文章目录
- 前言
- 《THE LOTTERY TICKET HYPOTHESIS: FINDING SPARSE, TRAINABLE NEURAL NETWORKS》ICLR 19
- 《Rigging the Lottery: Making All Tickets Winners》ICML 20
- 《Do We Actually Need Dense Over-Parameterization? In-Time Over-Parameterization in Sparse Training》ICML 21
- 《EFFECTIVE MODEL SPARSIFICATION BY SCHEDULED GROW-AND-PRUNE METHODS》ICLR 2022
- 《Learning to Win Lottery Tickets in BERT Transfer via Task-agnostic Mask Training》 NAACL 2022
- 《How fine can fine-tuning be?

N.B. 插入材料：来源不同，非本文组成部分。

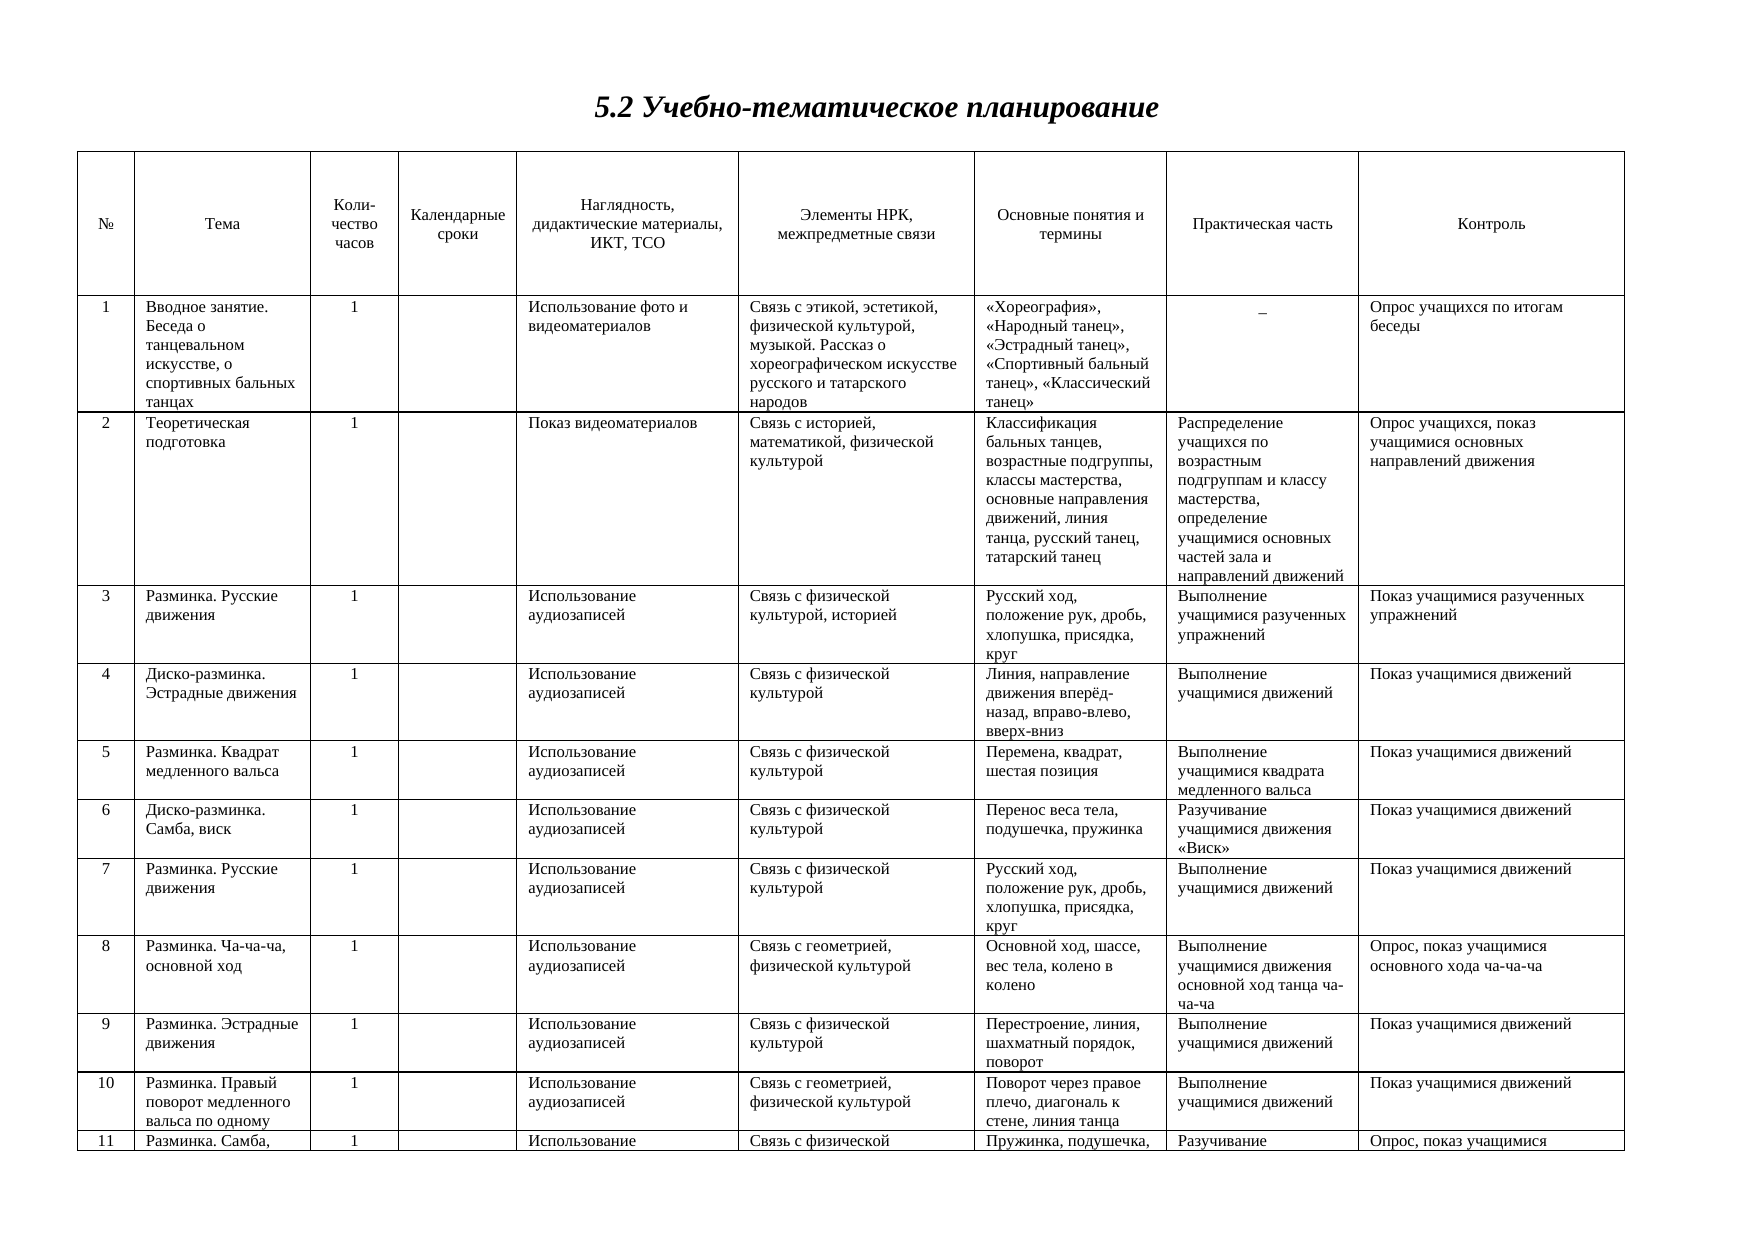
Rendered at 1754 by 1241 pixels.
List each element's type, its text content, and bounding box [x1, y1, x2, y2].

Learning efficient language models》AISTATS 2020
- 《Movement Pruning: Adaptive Sparsity by Fine-Tuning》 NIPS20
- 《SNIP: SINGLE-SHOT NETWORK PRUNING BASED ON CONNECTION SENSITIVITY》 ICLR19
- 《PROSPECT PRUNING: FINDING TRAINABLE WEIGHTS AT INITIALIZATION USING META-GRADIENTS》 ICLR 22
- 《DiSparse: Disentangled Sparsification for Multitask Model Compression》CVPR 22
- 《Cross-stitch Networks for Multi-task Learning》 CVPR 16
前言
ICLR 2019 best paper《THE LOTTERY TICKET HYPOTHESIS: FINDING SPARSE, TRAINABLE NEURAL NETWORKS》提出了彩票假设(lottery ticket hypothesis):“dense, randomly-initialized, feed-forward networks contain subnetworks (winning tickets) that—when trained in isolationreach test accuracy comparable to the original network in a similar number of iterations.”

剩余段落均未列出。